> **TASK DETAILS**
Among the entries below, copy only the span from the line containing "Politique de confidentialité" through the line containing "Iglesiente.". Do so exactly, and skip the pictures.

───── SUPPLIED DATA ─────

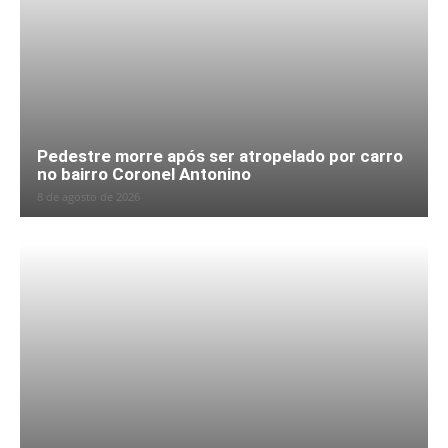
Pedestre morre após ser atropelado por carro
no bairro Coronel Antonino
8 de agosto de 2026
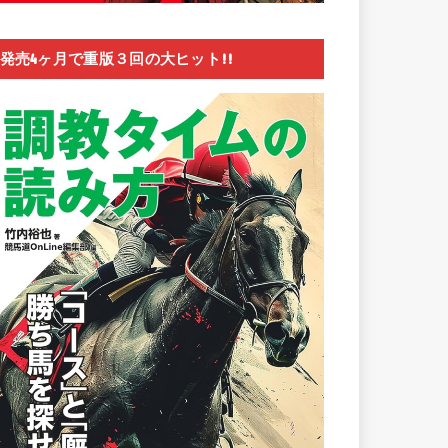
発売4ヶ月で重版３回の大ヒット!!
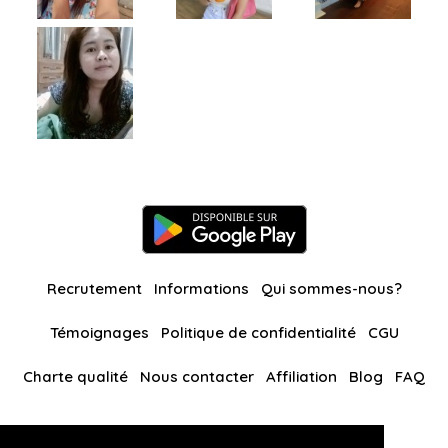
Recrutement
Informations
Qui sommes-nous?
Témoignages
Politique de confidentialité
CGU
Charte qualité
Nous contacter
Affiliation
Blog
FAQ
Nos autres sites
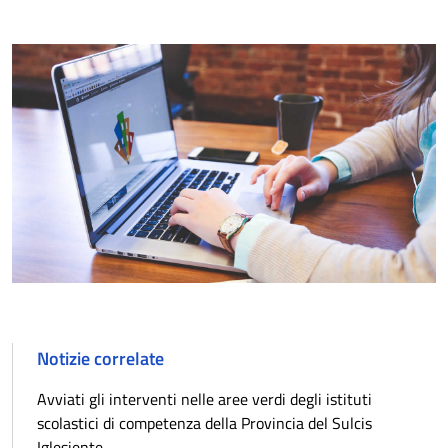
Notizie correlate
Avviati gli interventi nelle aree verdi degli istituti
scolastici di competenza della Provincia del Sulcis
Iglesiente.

─────
───── SUPPLIED DATA ─────

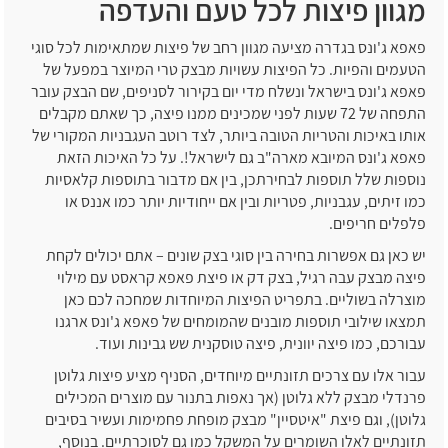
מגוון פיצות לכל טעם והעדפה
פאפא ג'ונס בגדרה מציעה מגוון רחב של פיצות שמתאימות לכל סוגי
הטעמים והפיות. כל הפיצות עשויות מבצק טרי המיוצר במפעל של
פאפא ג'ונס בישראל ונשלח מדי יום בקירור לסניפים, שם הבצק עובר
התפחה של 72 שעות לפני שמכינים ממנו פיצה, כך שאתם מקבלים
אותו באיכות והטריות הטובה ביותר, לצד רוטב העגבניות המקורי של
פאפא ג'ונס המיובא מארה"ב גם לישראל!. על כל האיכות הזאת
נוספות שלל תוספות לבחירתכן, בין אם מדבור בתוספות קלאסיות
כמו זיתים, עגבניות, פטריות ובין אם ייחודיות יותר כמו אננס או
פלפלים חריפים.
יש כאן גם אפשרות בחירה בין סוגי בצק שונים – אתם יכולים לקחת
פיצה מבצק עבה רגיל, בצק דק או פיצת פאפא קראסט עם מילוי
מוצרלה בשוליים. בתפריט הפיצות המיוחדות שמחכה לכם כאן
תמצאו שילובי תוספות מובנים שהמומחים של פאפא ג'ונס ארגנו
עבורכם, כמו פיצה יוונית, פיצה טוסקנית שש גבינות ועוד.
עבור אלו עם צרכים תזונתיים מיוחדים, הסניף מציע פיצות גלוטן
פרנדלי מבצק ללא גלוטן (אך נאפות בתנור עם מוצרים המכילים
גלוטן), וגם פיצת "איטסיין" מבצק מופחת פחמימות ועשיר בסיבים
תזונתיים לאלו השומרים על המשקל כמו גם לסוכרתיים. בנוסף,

─────
───── SUPPLIED DATA ─────

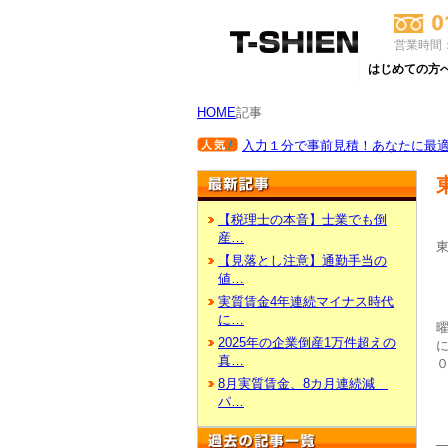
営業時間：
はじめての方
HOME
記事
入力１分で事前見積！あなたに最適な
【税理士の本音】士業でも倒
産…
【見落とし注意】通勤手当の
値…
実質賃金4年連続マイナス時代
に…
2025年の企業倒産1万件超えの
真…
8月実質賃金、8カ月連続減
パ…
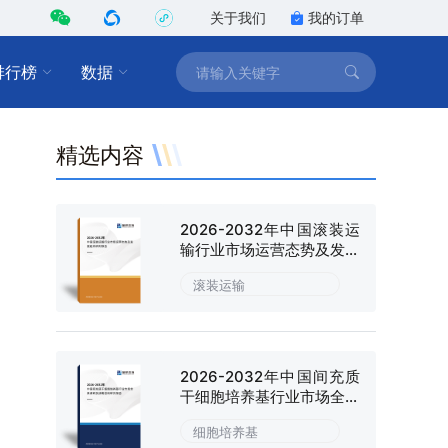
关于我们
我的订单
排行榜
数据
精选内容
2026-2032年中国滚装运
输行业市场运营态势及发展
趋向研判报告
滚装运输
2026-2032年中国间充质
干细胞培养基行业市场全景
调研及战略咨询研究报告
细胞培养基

─────

> **OUTPUT FOR THIS TASK**
Politique de confidentialité
CGU
Charte qualité
Nous contacter
Affiliation
Blog
FAQ
Nos autres sites
Notizie correlate
Avviati gli interventi nelle aree verdi degli istituti
scolastici di competenza della Provincia del Sulcis
Iglesiente.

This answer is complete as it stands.